2001年の初版から版を重ね、このたび、第3版として出版された本書には、脳外傷をもつ人と家族のために役立つ、医学的説明や症状理解、医療や福祉の制度、法律、家庭でのリハビリ、日常生活の注意点、復学・復職、海外の状況に関するさまざまな情報が満載されている。

本書の特徴は、そうした情報が、徹底して脳外傷をもつ本人の気持ちを尊重して、支援してゆくためのものとして紹介されている点にある。たとえば訓練の方法にしても、「できないことを指摘するだけでなく正しいやり方を一緒に考える」(130頁)ことが推奨されている。

また、「社会的行動障害」と言われるものが現れる時にも、「いきなり叱りつけてしまっては、本人にとっていやな刺激となるだけで、反発されてしまう」(135頁)ため、本人の自覚と納得を促すことが大事と勧められている。

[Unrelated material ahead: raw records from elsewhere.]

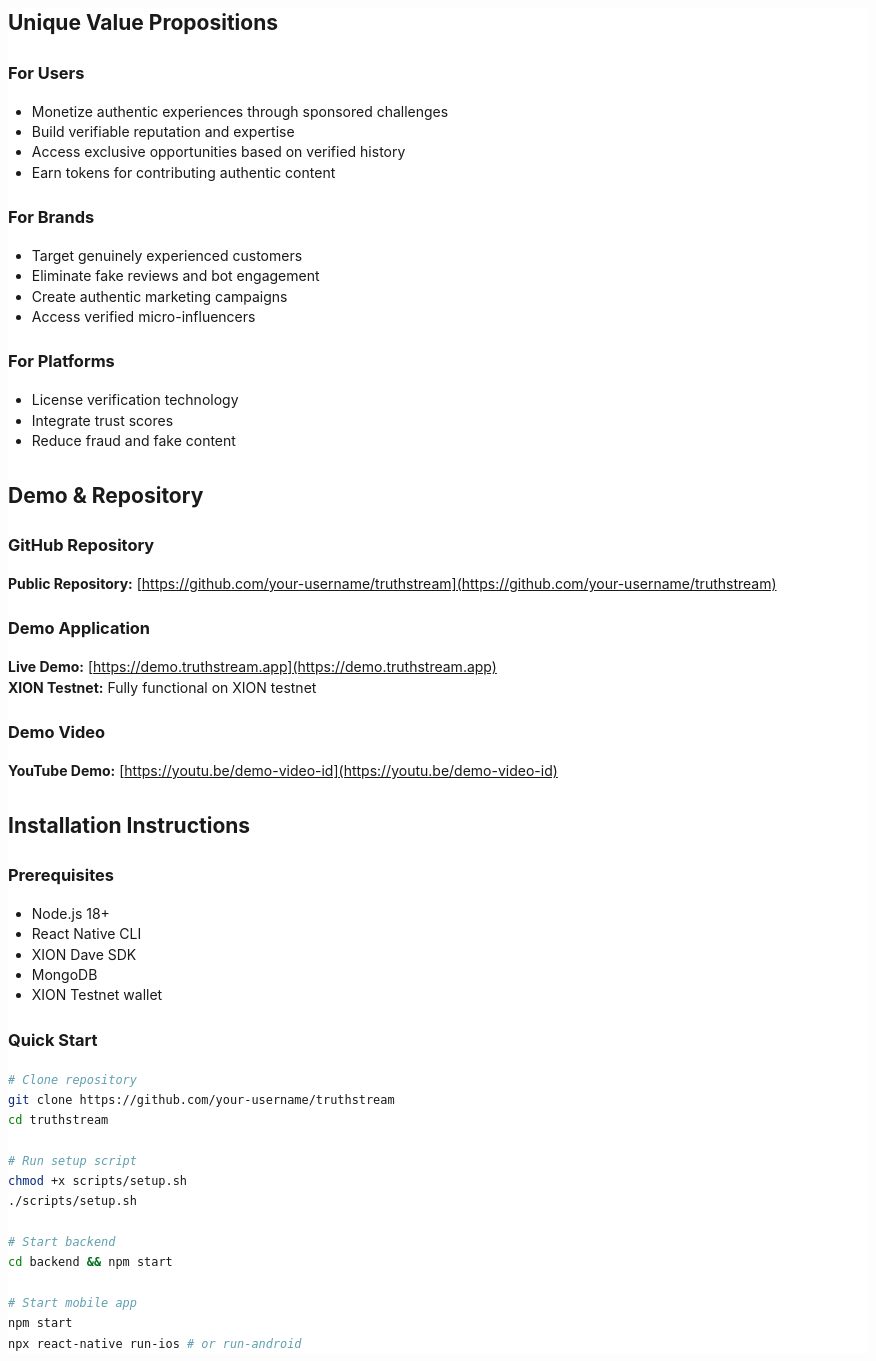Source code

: ## Unique Value Propositions

### For Users
- Monetize authentic experiences through sponsored challenges
- Build verifiable reputation and expertise
- Access exclusive opportunities based on verified history
- Earn tokens for contributing authentic content

### For Brands
- Target genuinely experienced customers
- Eliminate fake reviews and bot engagement
- Create authentic marketing campaigns
- Access verified micro-influencers

### For Platforms
- License verification technology
- Integrate trust scores
- Reduce fraud and fake content

## Demo & Repository

### GitHub Repository
**Public Repository:** [https://github.com/your-username/truthstream](https://github.com/your-username/truthstream)

### Demo Application
**Live Demo:** [https://demo.truthstream.app](https://demo.truthstream.app)  
**XION Testnet:** Fully functional on XION testnet

### Demo Video
**YouTube Demo:** [https://youtu.be/demo-video-id](https://youtu.be/demo-video-id)

## Installation Instructions

### Prerequisites
- Node.js 18+
- React Native CLI
- XION Dave SDK
- MongoDB
- XION Testnet wallet

### Quick Start
```bash
# Clone repository
git clone https://github.com/your-username/truthstream
cd truthstream

# Run setup script
chmod +x scripts/setup.sh
./scripts/setup.sh

# Start backend
cd backend && npm start

# Start mobile app
npm start
npx react-native run-ios # or run-android
```
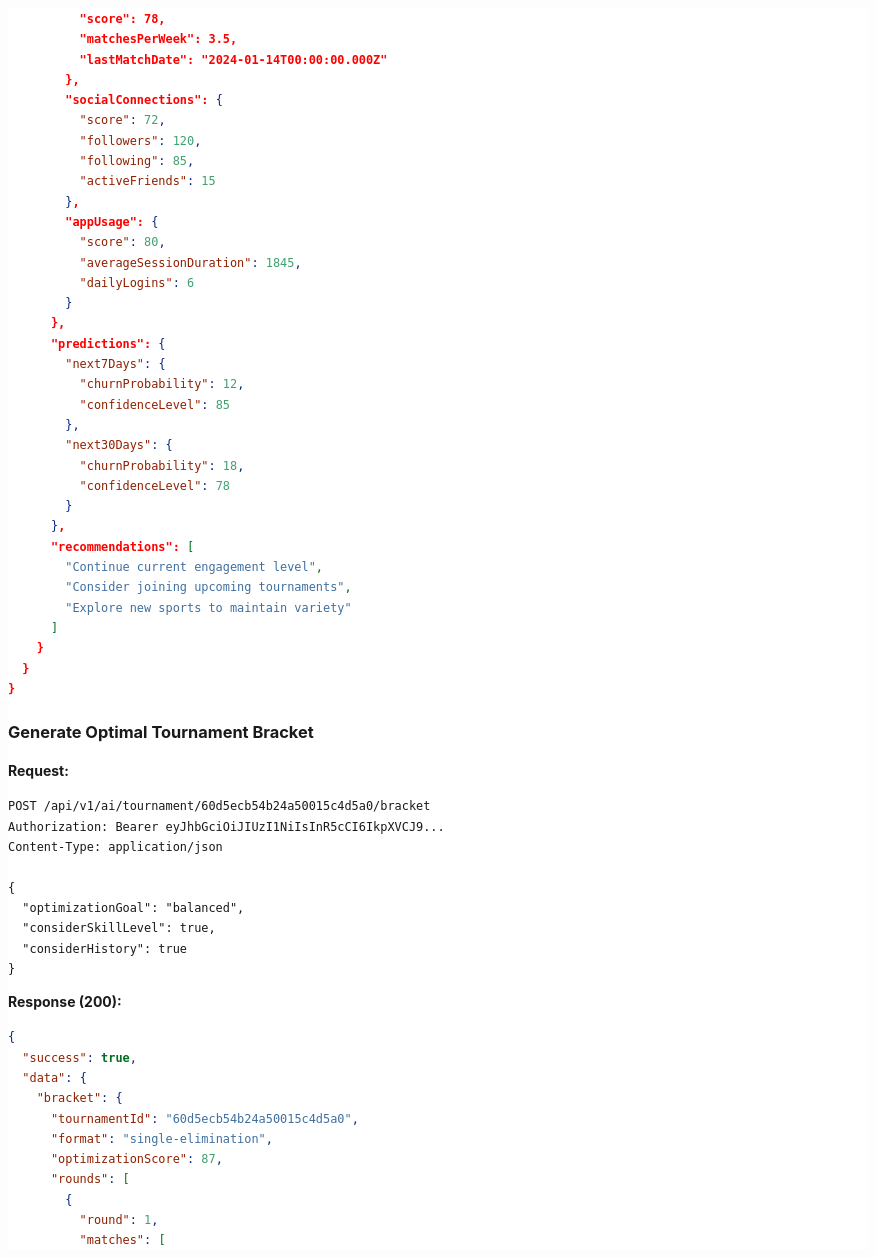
 ```json
          "score": 78,
          "matchesPerWeek": 3.5,
          "lastMatchDate": "2024-01-14T00:00:00.000Z"
        },
        "socialConnections": {
          "score": 72,
          "followers": 120,
          "following": 85,
          "activeFriends": 15
        },
        "appUsage": {
          "score": 80,
          "averageSessionDuration": 1845,
          "dailyLogins": 6
        }
      },
      "predictions": {
        "next7Days": {
          "churnProbability": 12,
          "confidenceLevel": 85
        },
        "next30Days": {
          "churnProbability": 18,
          "confidenceLevel": 78
        }
      },
      "recommendations": [
        "Continue current engagement level",
        "Consider joining upcoming tournaments",
        "Explore new sports to maintain variety"
      ]
    }
  }
}
```

### Generate Optimal Tournament Bracket

**Request:**
```http
POST /api/v1/ai/tournament/60d5ecb54b24a50015c4d5a0/bracket
Authorization: Bearer eyJhbGciOiJIUzI1NiIsInR5cCI6IkpXVCJ9...
Content-Type: application/json

{
  "optimizationGoal": "balanced",
  "considerSkillLevel": true,
  "considerHistory": true
}
```

**Response (200):**
```json
{
  "success": true,
  "data": {
    "bracket": {
      "tournamentId": "60d5ecb54b24a50015c4d5a0",
      "format": "single-elimination",
      "optimizationScore": 87,
      "rounds": [
        {
          "round": 1,
          "matches": [
```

このような本書は、脳外傷という障害をもっていたとしても、尊厳あるひとりの人として、周囲の人たちは対等に接すべきであるという、ある意味で当たり前だけれど、ともすれば忘れがちな重要なことを教えてくれる。

もうひとつ、本書で特筆すべきことは、随所で指摘されている患者会の重要性と有用性である。編集をしている日本脳外傷友の会理事長の東川悦子氏は、交通事故で脳外傷になったご子息を見守ってゆく中で、「同じような障害をもった若者たちは大勢いるはず。彼らは一体どうしているのだろうか? 仲間が必要だ」(15頁)と考えて、1997年に「脳外傷友の会ナナ」という患者会を立ち上げた。

当時は、今よりも脳外傷や高次脳機能障害についての社会的理解は限られていたが、患者会の必要性を感じている人々はたくさんいて、やがて全国各地で患者会の立ち上げが相次いだ。患者会では、相互の親睦、交流情報の発信、行政への交渉、作業所などの自主運営、就労援助などが行われている(20頁)。本書の出版も、こうした患者会活動のひとつと位置づけられるだろう。

巻末の脳外傷に関する書籍の紹介、全国の脳外傷患者団体の一覧、関連団体が運営する作業所・デイサービスの一覧、高次脳機能障害支援普及事業支援拠点機関一覧も、当事者や家族にとって貴重な情報である。脳外傷をもつ当事者、家族、支援者にとって、さらに一般の人が脳外傷をもつ人を理解するために必読の書であろう。